Gutgläubigkeit und Entgegenkommen lohnen sich nicht, sondern werden sogar noch bestraft. Zu diesem Schluss kommt man beim Fall der angedrohten Enteignung einiger Landwirte in Oberschwaben (ab Seite 12).
Sie kämpfen seit mittlerweile über fünf Jahren dafür, für ihre Flächen angemessene Preise zu bekommen. Im Vertrauen darauf, später dafür anständig entschädigt zu werden, haben sie bei der Planung der Bundesstraße keine Einwände vorgebracht – auch wenn sie dafür 12 ha Acker- und Grünland hergeben mussten.
Im Nachhinein ein Trugschluss. Erst bot ihnen das zuständige Regierungspräsidium nur 2,40 €/m² Acker und 1,80 €/m² Grünland an. Als sich die Bauern auf die Hinterfüße stellten, wurden die Preise auf 3,60 €/m² Acker und 2,80 €/m² Grünland erhöht. Aber selbst dafür erhalten die Landwirte in der Gunstregion Oberschwaben im näheren Umkreis heute kein gleichwertiges Ersatzland mehr. Das belegen die jüngsten Kaufpreissammlungen im Landkreis Ravensburg. Verständlich, dass sie ihr Eigentum nicht verkaufen wollen.
Der Fehler liegt im System. Denn nach geltender Rechtslage wird über die Entschädigung für die Flächen immer erst nach einem rechtskräftigen Planfeststellungsbeschluss verhandelt. Also dann, wenn die Bagger bereits anrollen dürfen, obwohl das Land auf dem Papier noch den Bauern gehört. Rückgängig machen können die Landwirte ab dem Zeitpunkt dieser sogenannten „Besitzeinweisung“ aber so gut wie nichts mehr. Das ursprüngliche Versprechen des Bauherren, die Preise später in einer freien Verhandlung festzusetzen, gerät zur Farce.

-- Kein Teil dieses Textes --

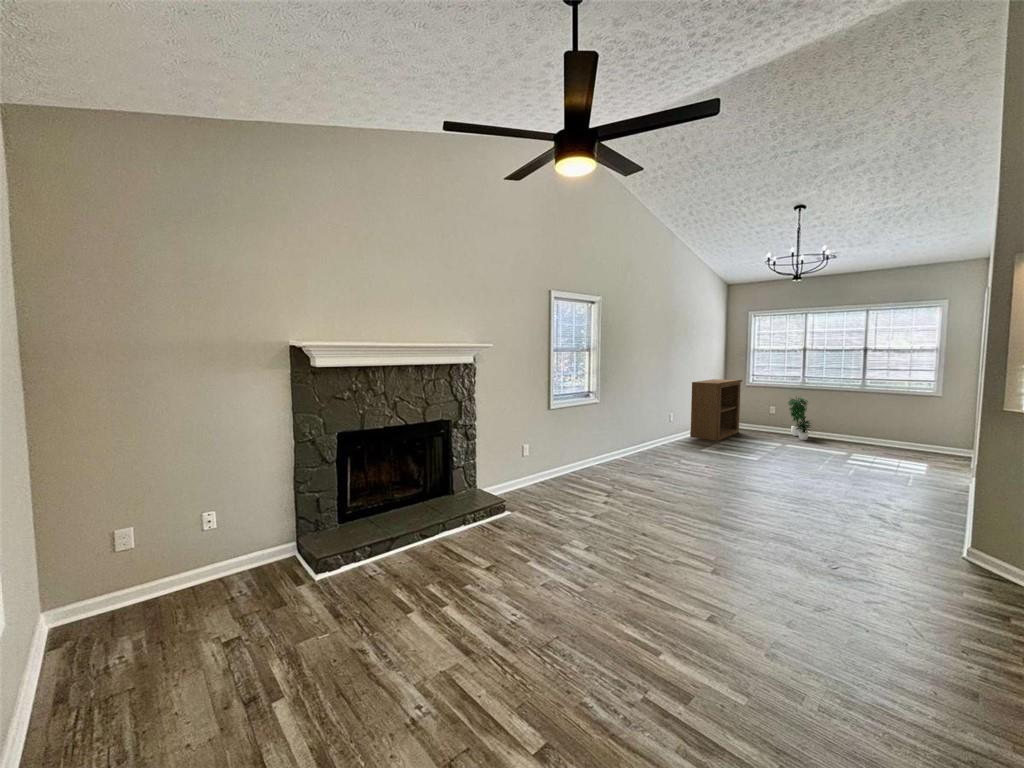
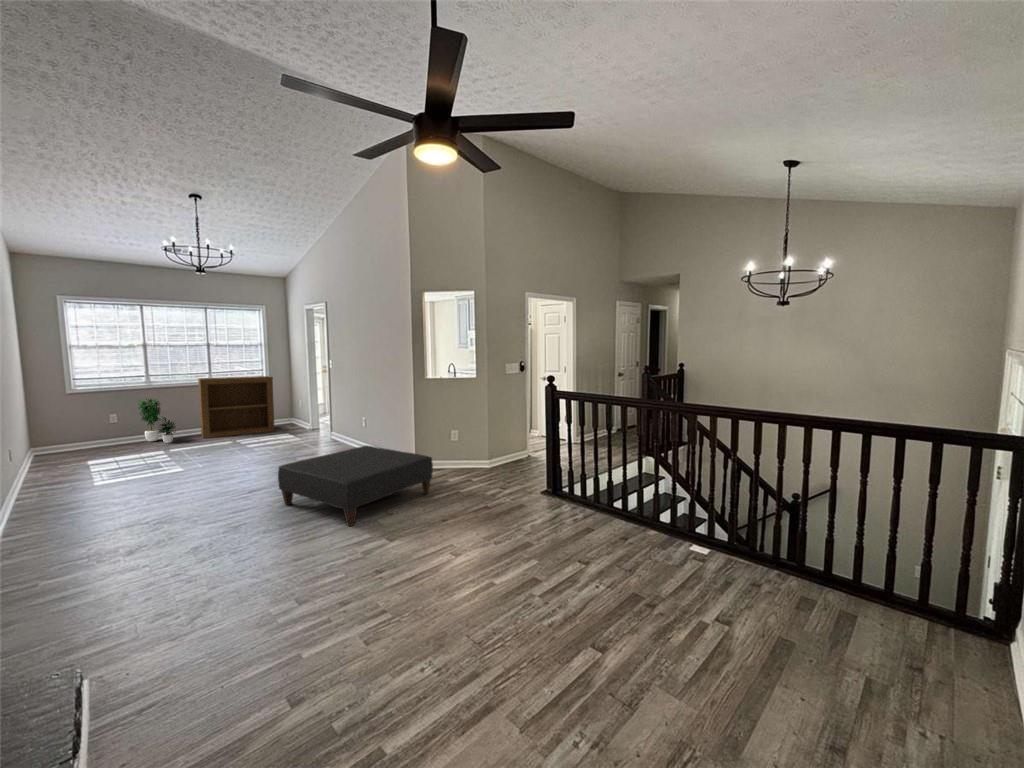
bookshelf: present [690,379,742,441] -> present [198,376,275,438]
ottoman: none [715,468,891,579] -> present [278,446,433,526]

Die Bauern hätten das Vorhaben von Anfang an – auf jeden Fall aber vor dem Planfeststellungsbeschluss – mit Einwänden, z.B. zur Trassenführung, blockieren müssen, sagen Juristen heute. Doch solange über die Flächenpreise erst hinterher verhandelt wird, hätte das an deren Höhe wohl kaum etwas geändert.
Hier muss der Gesetzgeber dringend nachbessern, wenn er sich bei Baumaßnahmen nicht noch mehr Gegner schaffen will: Vor dem Planfeststellungsbeschluss muss auch die Höhe der Entschädigung für die Flächen mit den Eigentümern geklärt sein. Nur so haben auch sie eine Chance auf faire Preise, zu denen sie gleichwertige Flächen kaufen und die Existenz ihrer landwirtschaftlichen Betriebe sichern können.
Eigentum verpflichtet, ja. Aber sicher nicht dazu, es für einen Spottpreis verkaufen zu müssen.